Source text:
# Filing US Tax Returns While Abroad



## meganf0412

Hi all,

Just wondering if any yanks have useful links or info for filing US taxes once in the UK?

This year I would assume mine will be pretty straightforward as most of the year I will have lived and worked in the States, but next year I'm a little unclear how I would go about filing UK income and bank accounts. Would I be able to use turbotax as I've been doing or will my case be too complicated now?

Just trying to think of all of this in advance in case I need to set anything up before I go!

Thanks in advance for the advice!


----------



## modzy78

meganf0412 said:


> Hi all,
> 
> Just wondering if any yanks have useful links or info for filing US taxes once in the UK?
> 
> This year I would assume mine will be pretty straightforward as most of the year I will have lived and worked in the States, but next year I'm a little unclear how I would go about filing UK income and bank accounts. Would I be able to use turbotax as I've been doing or will my case be too complicated now?

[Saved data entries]
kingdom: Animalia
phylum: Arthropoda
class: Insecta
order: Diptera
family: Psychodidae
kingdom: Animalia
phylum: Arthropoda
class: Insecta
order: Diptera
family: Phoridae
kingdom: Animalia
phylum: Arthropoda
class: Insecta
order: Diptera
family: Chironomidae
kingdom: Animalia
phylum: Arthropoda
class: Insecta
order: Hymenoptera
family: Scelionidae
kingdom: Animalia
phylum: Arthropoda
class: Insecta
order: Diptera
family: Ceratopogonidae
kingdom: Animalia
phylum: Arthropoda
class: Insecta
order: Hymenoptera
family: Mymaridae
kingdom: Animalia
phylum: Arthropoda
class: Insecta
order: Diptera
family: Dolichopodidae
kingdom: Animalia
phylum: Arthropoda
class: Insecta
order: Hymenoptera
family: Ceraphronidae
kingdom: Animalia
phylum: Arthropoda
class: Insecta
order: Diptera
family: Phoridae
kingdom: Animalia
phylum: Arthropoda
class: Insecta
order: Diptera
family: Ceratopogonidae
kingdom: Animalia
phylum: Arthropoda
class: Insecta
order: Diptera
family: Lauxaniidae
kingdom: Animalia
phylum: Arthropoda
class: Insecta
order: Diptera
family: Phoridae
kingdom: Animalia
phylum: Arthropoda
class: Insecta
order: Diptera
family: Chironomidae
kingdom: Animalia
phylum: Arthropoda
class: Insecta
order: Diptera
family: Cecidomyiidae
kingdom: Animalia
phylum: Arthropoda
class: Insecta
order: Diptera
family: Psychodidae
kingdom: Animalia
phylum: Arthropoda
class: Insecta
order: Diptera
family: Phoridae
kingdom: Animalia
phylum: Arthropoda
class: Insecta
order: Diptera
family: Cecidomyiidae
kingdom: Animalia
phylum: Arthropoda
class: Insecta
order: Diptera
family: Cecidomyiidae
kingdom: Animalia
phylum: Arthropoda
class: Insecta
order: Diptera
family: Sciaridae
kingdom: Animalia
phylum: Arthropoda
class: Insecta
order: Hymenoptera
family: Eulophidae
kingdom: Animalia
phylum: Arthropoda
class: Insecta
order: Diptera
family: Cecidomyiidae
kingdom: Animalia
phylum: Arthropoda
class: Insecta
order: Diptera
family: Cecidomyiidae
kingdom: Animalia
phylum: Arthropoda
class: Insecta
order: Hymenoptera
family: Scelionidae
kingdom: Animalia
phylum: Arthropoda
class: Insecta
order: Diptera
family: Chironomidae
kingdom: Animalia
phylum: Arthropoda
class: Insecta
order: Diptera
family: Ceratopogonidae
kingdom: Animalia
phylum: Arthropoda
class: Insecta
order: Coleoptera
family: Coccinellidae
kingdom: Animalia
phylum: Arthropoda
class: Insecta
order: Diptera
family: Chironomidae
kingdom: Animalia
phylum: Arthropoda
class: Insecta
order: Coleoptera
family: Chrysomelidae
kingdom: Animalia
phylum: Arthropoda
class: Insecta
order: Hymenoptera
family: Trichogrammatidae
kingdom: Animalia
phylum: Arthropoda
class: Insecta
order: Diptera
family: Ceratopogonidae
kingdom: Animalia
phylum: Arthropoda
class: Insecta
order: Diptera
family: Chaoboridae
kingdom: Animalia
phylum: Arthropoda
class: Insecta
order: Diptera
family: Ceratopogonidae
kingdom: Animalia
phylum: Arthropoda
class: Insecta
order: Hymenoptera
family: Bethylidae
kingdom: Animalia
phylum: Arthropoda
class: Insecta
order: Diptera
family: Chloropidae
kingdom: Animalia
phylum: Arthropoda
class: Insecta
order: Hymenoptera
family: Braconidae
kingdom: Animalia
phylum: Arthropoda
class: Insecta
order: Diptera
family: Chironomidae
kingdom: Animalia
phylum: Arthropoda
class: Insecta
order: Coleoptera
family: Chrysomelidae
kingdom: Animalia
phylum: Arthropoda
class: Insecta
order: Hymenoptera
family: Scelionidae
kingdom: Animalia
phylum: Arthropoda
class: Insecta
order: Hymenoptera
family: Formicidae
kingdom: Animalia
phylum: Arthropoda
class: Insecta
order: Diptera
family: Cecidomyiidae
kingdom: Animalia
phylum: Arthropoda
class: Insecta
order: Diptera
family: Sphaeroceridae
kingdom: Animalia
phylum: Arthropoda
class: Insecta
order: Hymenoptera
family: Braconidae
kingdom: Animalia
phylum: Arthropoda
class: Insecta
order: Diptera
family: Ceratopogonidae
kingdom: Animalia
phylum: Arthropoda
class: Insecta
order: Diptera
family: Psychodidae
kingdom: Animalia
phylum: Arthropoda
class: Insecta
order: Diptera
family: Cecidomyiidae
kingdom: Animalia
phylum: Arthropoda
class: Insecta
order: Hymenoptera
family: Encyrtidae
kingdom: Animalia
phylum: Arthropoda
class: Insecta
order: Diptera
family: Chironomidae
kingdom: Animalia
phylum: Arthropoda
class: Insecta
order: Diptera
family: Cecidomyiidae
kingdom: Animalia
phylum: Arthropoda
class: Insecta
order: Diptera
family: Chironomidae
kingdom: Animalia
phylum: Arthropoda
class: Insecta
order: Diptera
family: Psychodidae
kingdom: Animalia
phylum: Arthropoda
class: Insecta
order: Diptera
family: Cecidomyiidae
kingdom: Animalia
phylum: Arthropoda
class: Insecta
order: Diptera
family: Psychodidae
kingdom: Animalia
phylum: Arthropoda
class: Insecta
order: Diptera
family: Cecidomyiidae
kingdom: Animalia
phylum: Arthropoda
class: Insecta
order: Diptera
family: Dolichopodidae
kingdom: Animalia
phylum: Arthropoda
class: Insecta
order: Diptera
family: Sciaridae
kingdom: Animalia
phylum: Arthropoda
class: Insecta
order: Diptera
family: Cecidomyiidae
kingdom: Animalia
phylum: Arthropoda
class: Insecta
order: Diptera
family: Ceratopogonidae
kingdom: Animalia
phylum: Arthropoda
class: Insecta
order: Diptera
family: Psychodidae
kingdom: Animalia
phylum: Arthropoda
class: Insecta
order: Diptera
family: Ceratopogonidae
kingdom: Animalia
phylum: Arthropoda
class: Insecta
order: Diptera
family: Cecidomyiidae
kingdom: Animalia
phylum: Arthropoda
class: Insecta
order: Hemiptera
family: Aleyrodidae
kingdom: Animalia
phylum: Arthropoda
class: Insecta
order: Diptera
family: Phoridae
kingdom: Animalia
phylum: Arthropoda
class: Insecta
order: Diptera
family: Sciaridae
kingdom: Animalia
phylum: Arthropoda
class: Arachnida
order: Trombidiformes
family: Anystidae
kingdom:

What you need to do: Write out the full forum thread on filing US tax returns while abroad, word for word.

Answer for the task:
# Filing US Tax Returns While Abroad



## meganf0412

Hi all,

Just wondering if any yanks have useful links or info for filing US taxes once in the UK?

This year I would assume mine will be pretty straightforward as most of the year I will have lived and worked in the States, but next year I'm a little unclear how I would go about filing UK income and bank accounts. Would I be able to use turbotax as I've been doing or will my case be too complicated now?

Just trying to think of all of this in advance in case I need to set anything up before I go!

Thanks in advance for the advice!


----------



## modzy78

meganf0412 said:


> Hi all,
> 
> Just wondering if any yanks have useful links or info for filing US taxes once in the UK?
> 
> This year I would assume mine will be pretty straightforward as most of the year I will have lived and worked in the States, but next year I'm a little unclear how I would go about filing UK income and bank accounts. Would I be able to use turbotax as I've been doing or will my case be too complicated now?